* **Your task**
Will you write out, word for word, the lines of the items below from the line with "kingdom: Animalia" up to and including the line with "scientific name: Ursus maritimus", and nothing else?

* **Dataset extract**
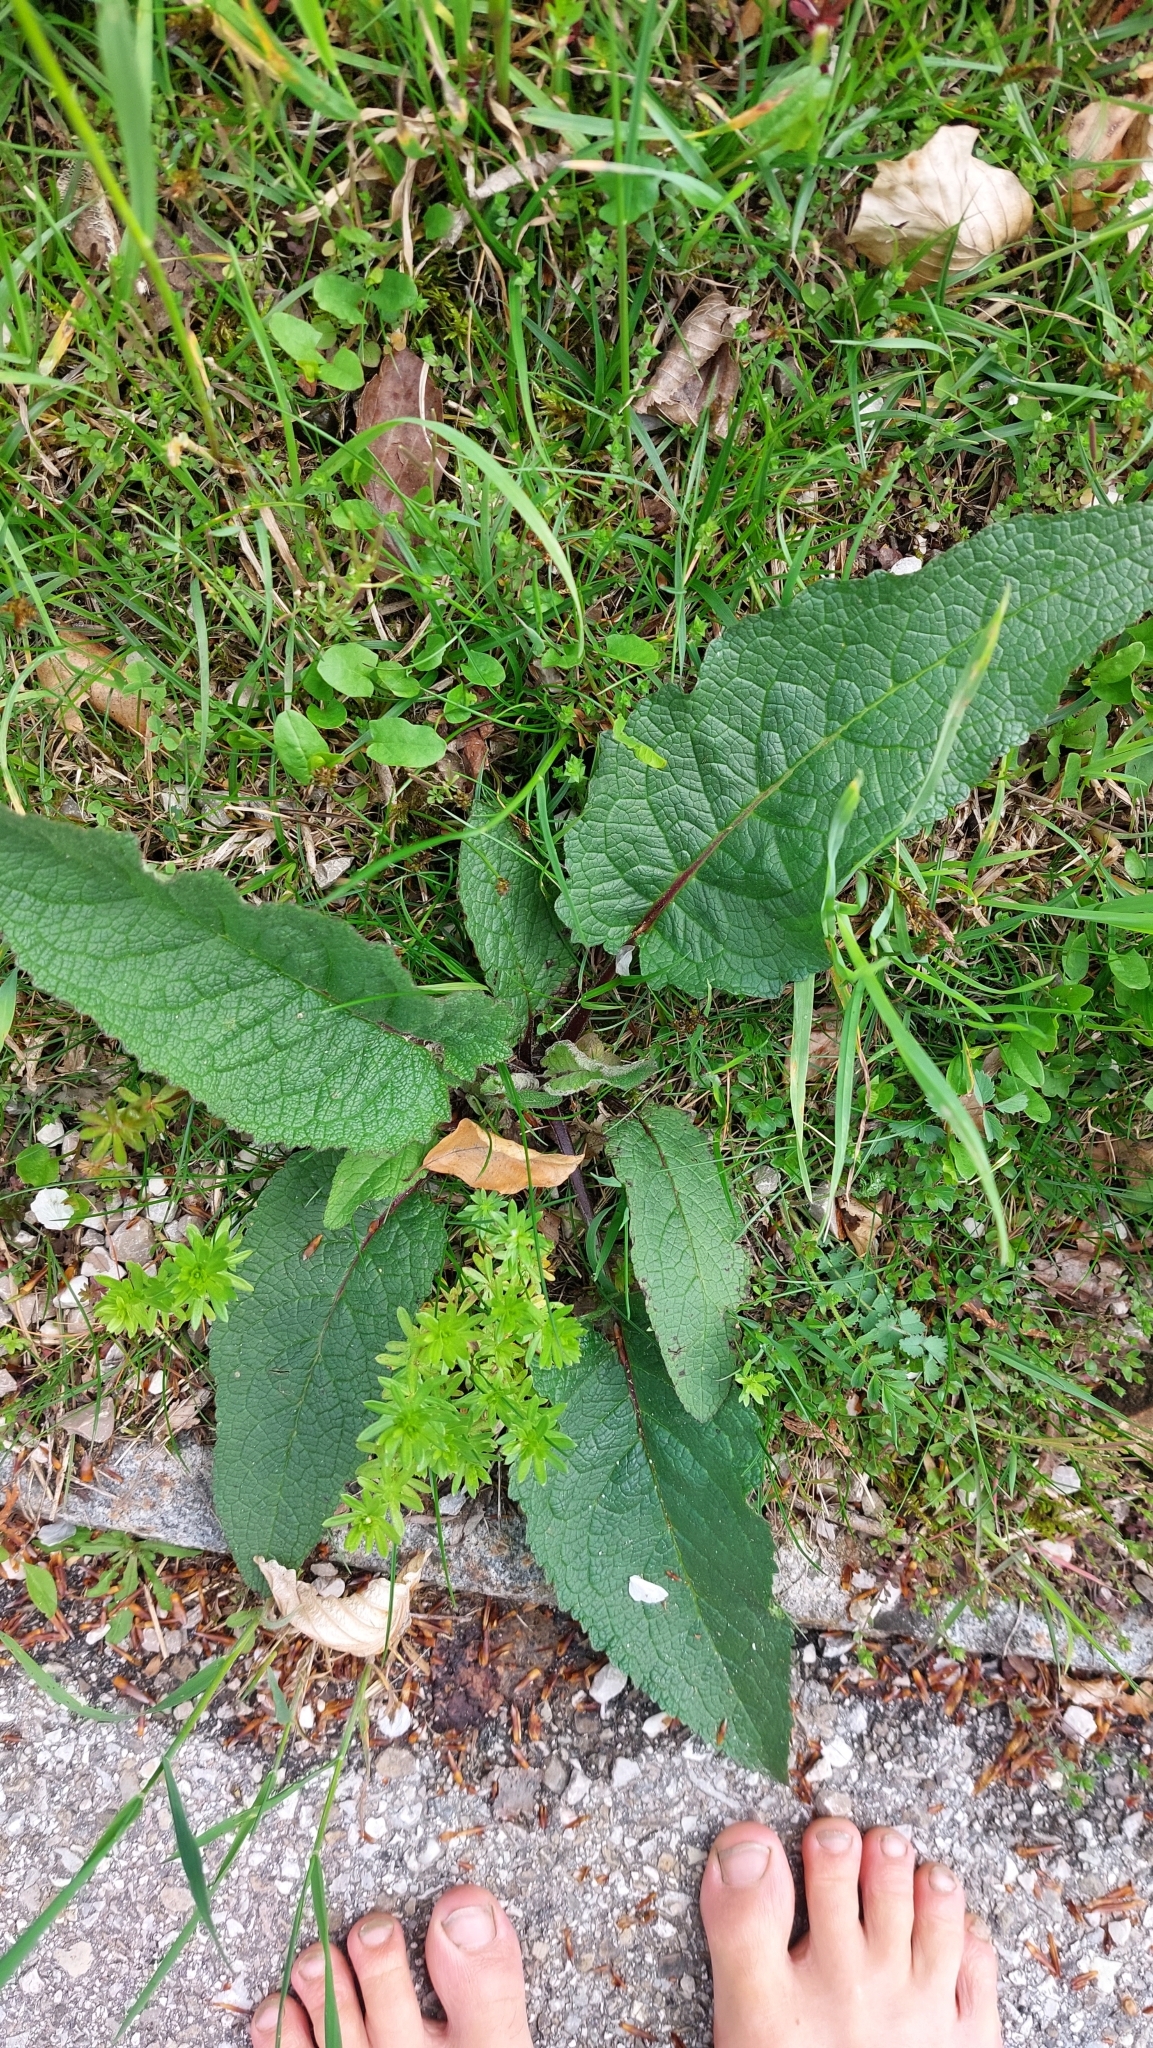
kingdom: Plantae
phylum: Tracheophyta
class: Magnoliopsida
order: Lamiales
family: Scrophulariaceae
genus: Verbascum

---

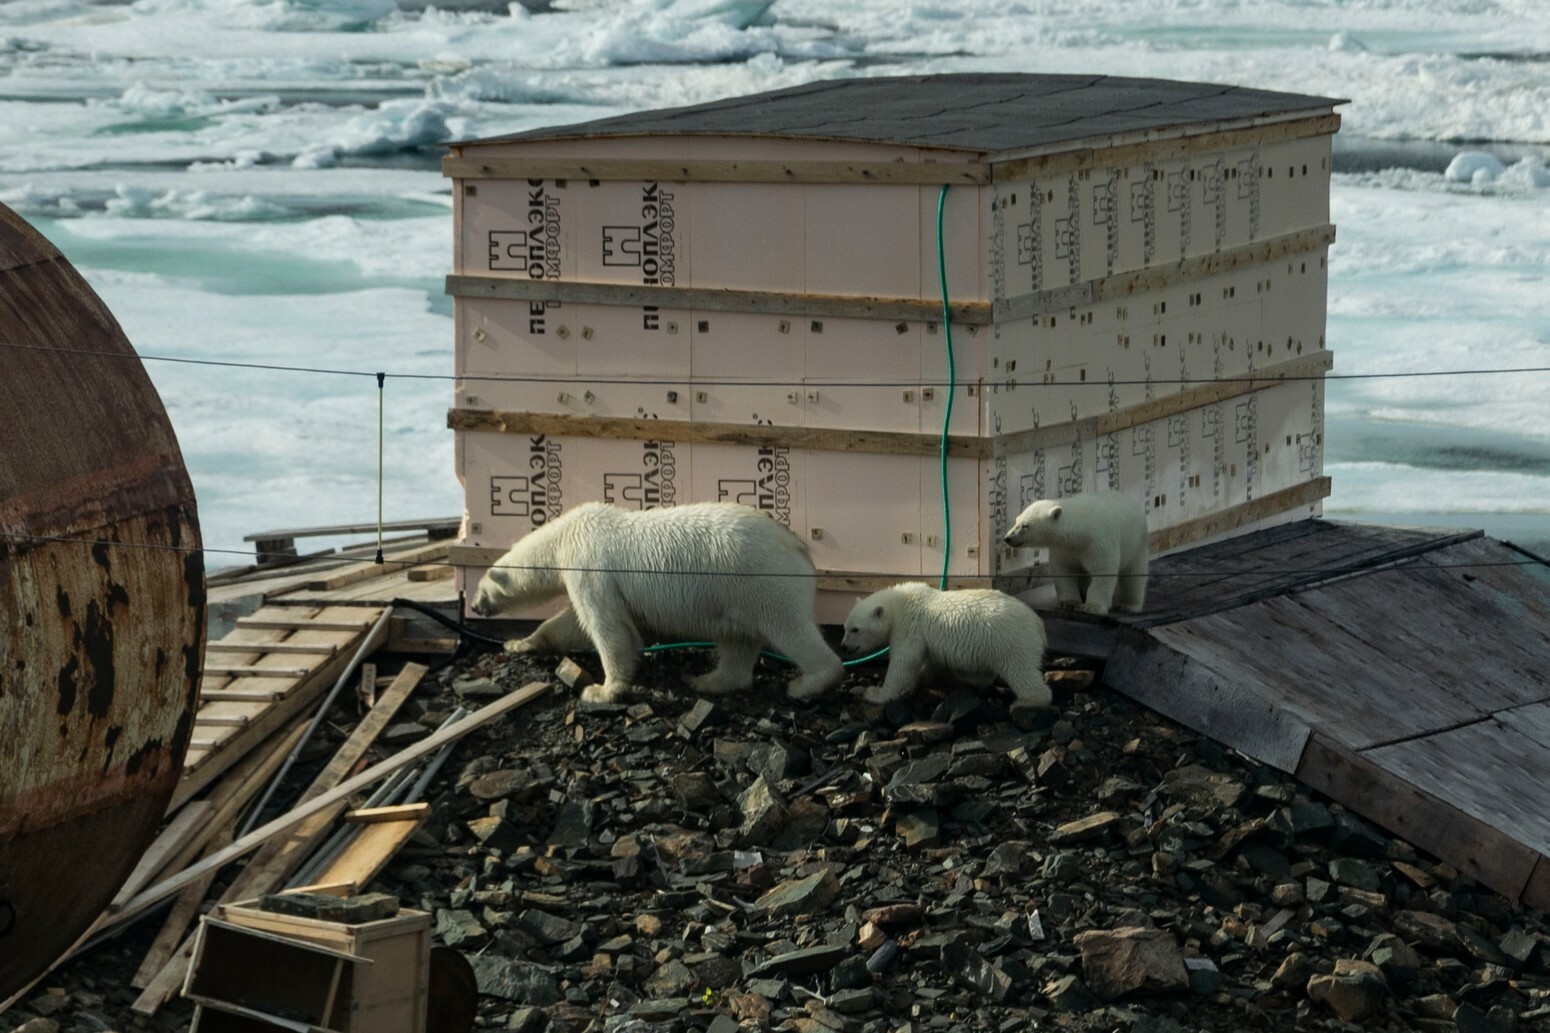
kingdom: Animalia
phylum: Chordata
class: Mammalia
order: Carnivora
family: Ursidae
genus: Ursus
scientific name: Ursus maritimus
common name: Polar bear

--

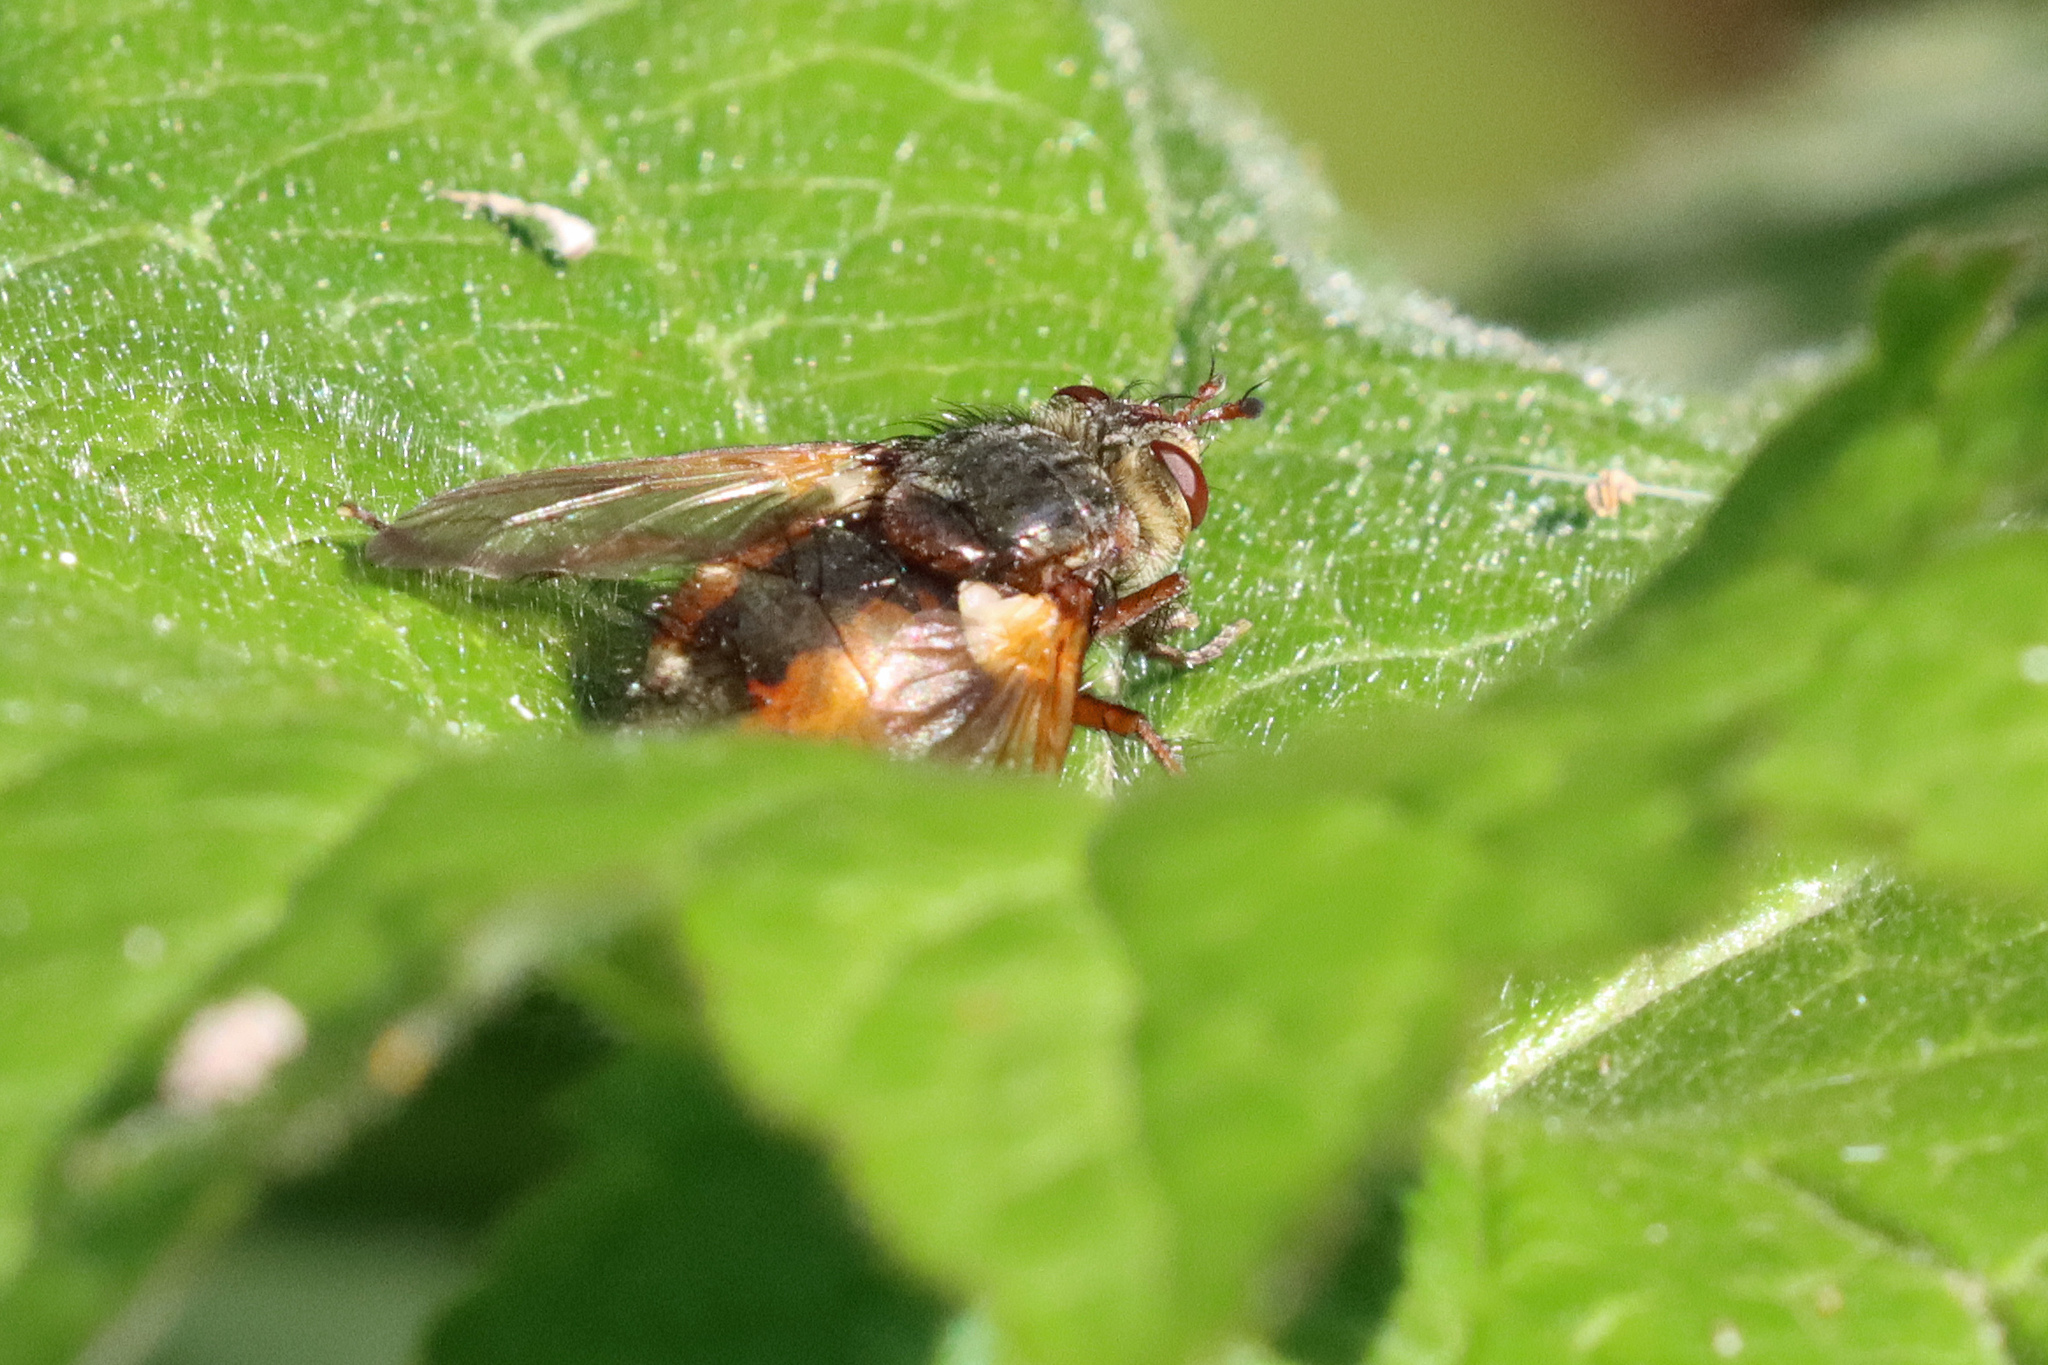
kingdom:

* **Completed exercise**
kingdom: Animalia
phylum: Chordata
class: Mammalia
order: Carnivora
family: Ursidae
genus: Ursus
scientific name: Ursus maritimus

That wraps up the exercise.